My theory: Google has a major change in filter or algo every 3 months. All the daily updates are based on that algo or filter.

Based on the money I made, I can trace the quartly changes at least since March. The last major update was on the first week of August and another one should be coming within days.

BigJay

9:47 pm on Nov 4, 2004 (gmt 0)

10+ Year Member



Does anyone think this might be related to all the index entries that are URL only?

Perhaps they we maxed out, and in an attempt to list all the pages, showed only URLs where the googlebot was behind.

With an inflow of finds to the crawl, now they can remedy the situation.
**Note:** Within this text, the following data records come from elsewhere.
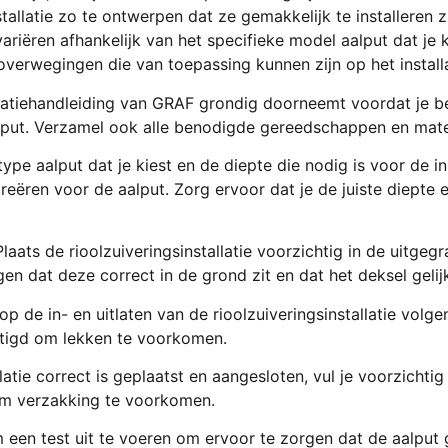
tallatie zo te ontwerpen dat ze gemakkelijk te installeren z
 variëren afhankelijk van het specifieke model aalput dat je
overwegingen die van toepassing kunnen zijn op het instal
llatiehandleiding van GRAF grondig doorneemt voordat je begi
lput. Verzamel ook alle benodigde gereedschappen en mater
ype aalput dat je kiest en de diepte die nodig is voor de 
eëren voor de aalput. Zorg ervoor dat je de juiste diepte
: Plaats de rioolzuiveringsinstallatie voorzichtig in de uitg
gen dat deze correct in de grond zit en dat het deksel geli
op de in- en uitlaten van de rioolzuiveringsinstallatie volge
stigd om lekken te voorkomen.
llatie correct is geplaatst en aangesloten, vul je voorzicht
t om verzakking te voorkomen.
om een test uit te voeren om ervoor te zorgen dat de aalput 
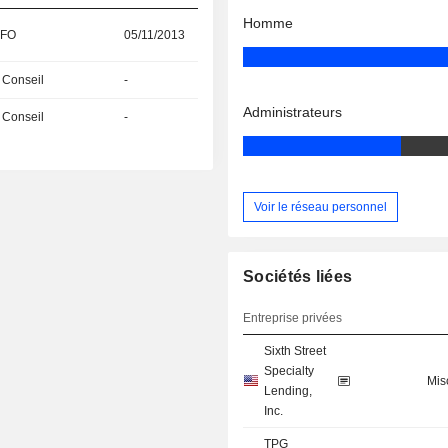
Homme
CFO
05/11/2013
 Conseil
-
Administrateurs
 Conseil
-
Voir le réseau personnel
Sociétés liées
Entreprise privées
Sixth Street
Specialty
Mis
Lending,
Inc.
TPG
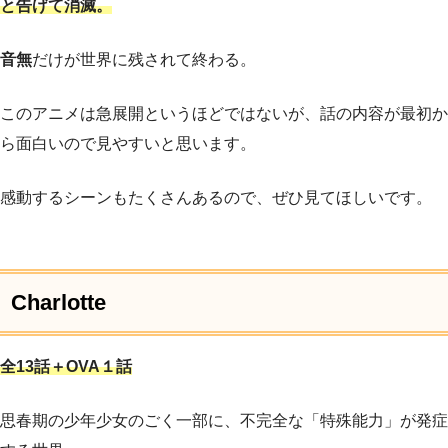
と告げて消滅。
音無
だけが世界に残されて終わる。
このアニメは急展開というほどではないが、話の内容が最初か
ら面白いので見やすいと思います。
感動するシーンもたくさんあるので、ぜひ見てほしいです。
Charlotte
全13話＋OVA１話
思春期の少年少女のごく一部に、不完全な「特殊能力」が発症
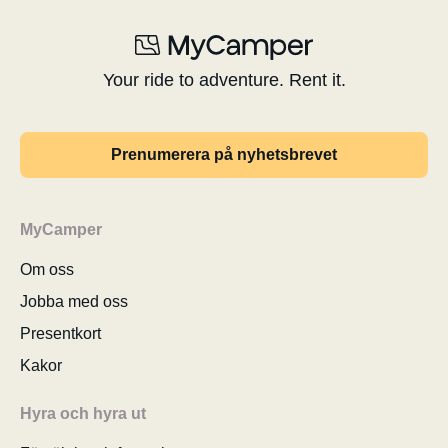
Your ride to adventure. Rent it.
Prenumerera på nyhetsbrevet
MyCamper
Om oss
Jobba med oss
Presentkort
Kakor
Hyra och hyra ut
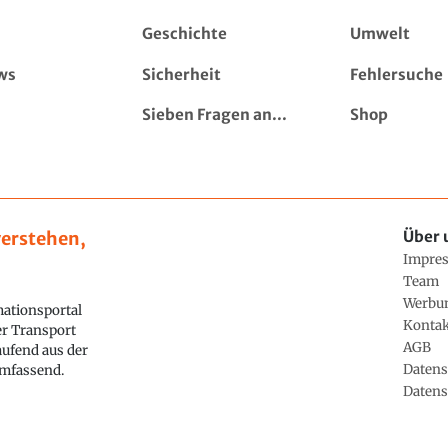
Geschichte
Umwelt
ws
Sicherheit
Fehlersuche
Sieben Fragen an...
Shop
erstehen,
Über 
Impre
Team
Werbu
ationsportal
Konta
ler Transport
AGB
aufend aus der
Datens
 umfassend.
Datens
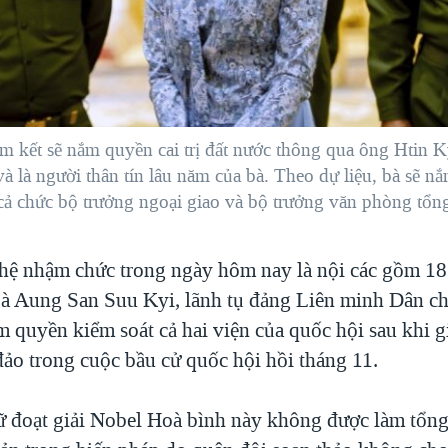
m kết sẽ nắm quyền cai trị đất nước thông qua ông Htin 
à là người thân tín lâu năm của bà. Theo dự liệu, bà sẽ n
cả chức bộ trưởng ngoại giao và bộ trưởng văn phòng tổn
hệ nhậm chức trong ngày hôm nay là nội các gồm 18 
bà Aung San Suu Kyi, lãnh tụ đảng Liên minh Dân c
 quyền kiểm soát cả hai viện của quốc hội sau khi 
đảo trong cuộc bầu cử quốc hội hồi tháng 11.
 đoạt giải Nobel Hoà bình này không được làm tổng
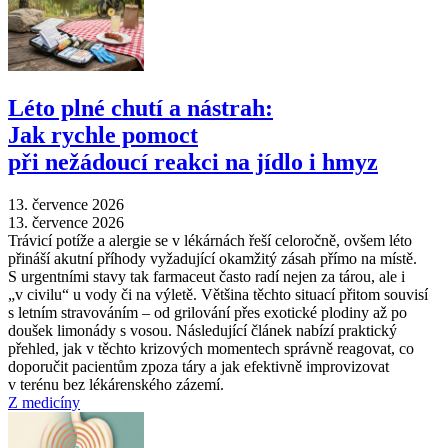
Léto plné chutí a nástrah:
Jak rychle pomoct
při nežádoucí reakci na jídlo i hmyz
13. července 2026
13. července 2026
Trávicí potíže a alergie se v lékárnách řeší celoročně, ovšem léto
přináší akutní příhody vyžadující okamžitý zásah přímo na místě.
S urgentními stavy tak farmaceut často radí nejen za tárou, ale i
„v civilu“ u vody či na výletě. Většina těchto situací přitom souvisí
s letním stravováním –⁠ od grilování přes exotické plodiny až po
doušek limonády s vosou. Následující článek nabízí praktický
přehled, jak v těchto krizových momentech správně reagovat, co
doporučit pacientům zpoza táry a jak efektivně improvizovat
v terénu bez lékárenského zázemí.
Z medicíny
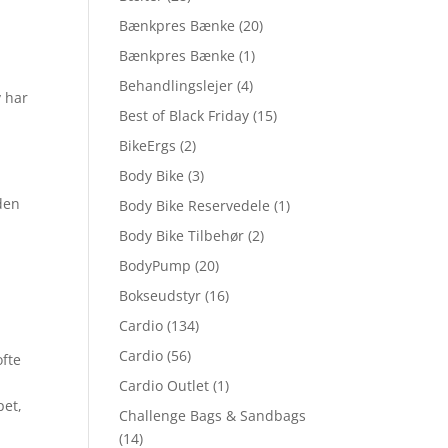
Bænkpres Bænke
(20)
Bænkpres Bænke
(1)
Behandlingslejer
(4)
v har
Best of Black Friday
(15)
BikeErgs
(2)
Body Bike
(3)
nden
Body Bike Reservedele
(1)
Body Bike Tilbehør
(2)
BodyPump
(20)
Bokseudstyr
(16)
Cardio
(134)
Cardio
(56)
ofte
Cardio Outlet
(1)
pet,
Challenge Bags & Sandbags
(14)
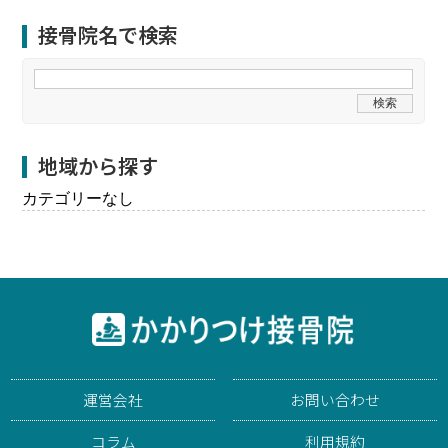
接骨院名で検索
地域から探す
カテゴリーなし
運営会社
お問い合わせ
コラム
利用規約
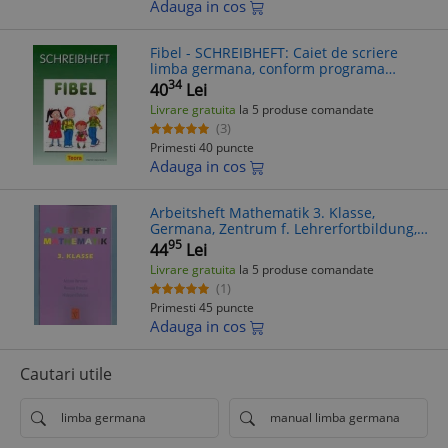
Adauga in cos
Fibel - SCHREIBHEFT: Caiet de scriere
limba germana, conform programa
analitica
34
40
Lei
Livrare gratuita
la 5 produse comandate
(3)
Primesti 40 puncte
Adauga in cos
Arbeitsheft Mathematik 3. Klasse,
Germana, Zentrum f. Lehrerfortbildung,
Mediasch, Romania - Caiet Exercitii
95
44
Lei
Matematica clasa a 3-a
Livrare gratuita
la 5 produse comandate
(1)
Primesti 45 puncte
Adauga in cos
Cautari utile
limba germana
manual limba germana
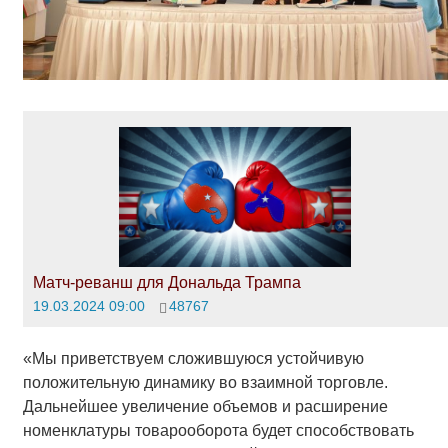
Матч-реванш для Дональда Трампа
19.03.2024 09:00
48767
«Мы приветствуем сложившуюся устойчивую
положительную динамику во взаимной торговле.
Дальнейшее увеличение объемов и расширение
номенклатуры товарооборота будет способствовать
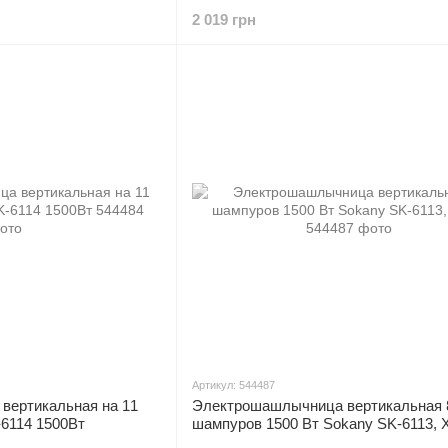
2 019 грн
Артикул: 544487
вертикальная на 11
Электрошашлычница вертикальная 
6114 1500Вт
шампуров 1500 Вт Sokany SK-6113, 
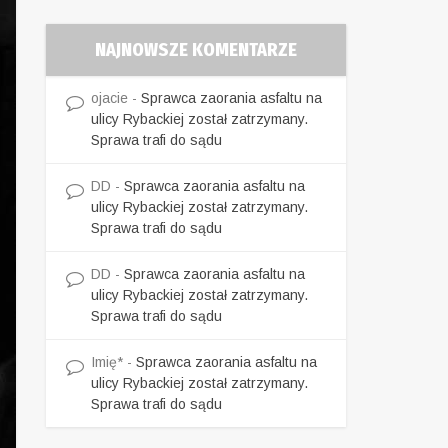
NAJNOWSZE KOMENTARZE
ojacie
-
Sprawca zaorania asfaltu na
ulicy Rybackiej został zatrzymany.
Sprawa trafi do sądu
DD
-
Sprawca zaorania asfaltu na
ulicy Rybackiej został zatrzymany.
Sprawa trafi do sądu
DD
-
Sprawca zaorania asfaltu na
ulicy Rybackiej został zatrzymany.
Sprawa trafi do sądu
Imię*
-
Sprawca zaorania asfaltu na
ulicy Rybackiej został zatrzymany.
Sprawa trafi do sądu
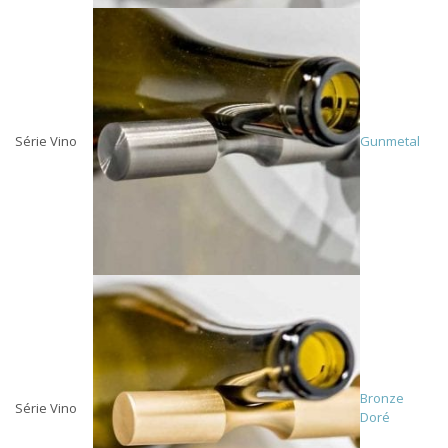
Série Vino
Gunmetal
Bronze
Série Vino
Doré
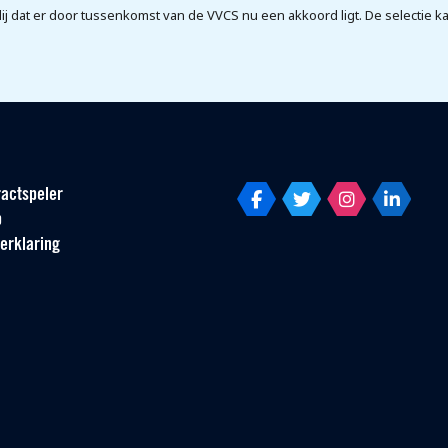
 blij dat er door tussenkomst van de VVCS nu een akkoord ligt. De selectie 
actspeler
p
erklaring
This could account for the hard crawl.

victor

10:25 pm on Nov 4, 2004 (gmt 0)

WebmasterWorld Senior Member 10+ Year Member



Well if you don't want googlebot to crawl your site, simply block it. It's really simple

I don't think anyone is saying they don't want to be crawled.

We all want Googlebot (and any others) to visit at a civilised rate.

That rate will vary by site, of course, so it should be settable by the webmaster in some way. (MSNBot has got such a mechanism).

Googlebot not only lacks such a mechanism, it has simply gone wild in the last few days.

That's doing evil -- something Google used to claim they don't do. I don't find that acceptable.

PhraSEOlogy

10:54 pm on Nov 4, 2004 (gmt 0)

10+ Year Member



It would be nice if googlebot could be given a directive in the robots.txt to indicate the acceptable number of page fetches per second.

That would certainly prevent webmasters from having to block googlebot if it gets too aggressive.

When you have new content you could increase the crawl rate and then when the pages are indexed - ease back on it.

I am sure a PHD at google can add a line of code to the algo that handles robots.txt to determine the crawl rate.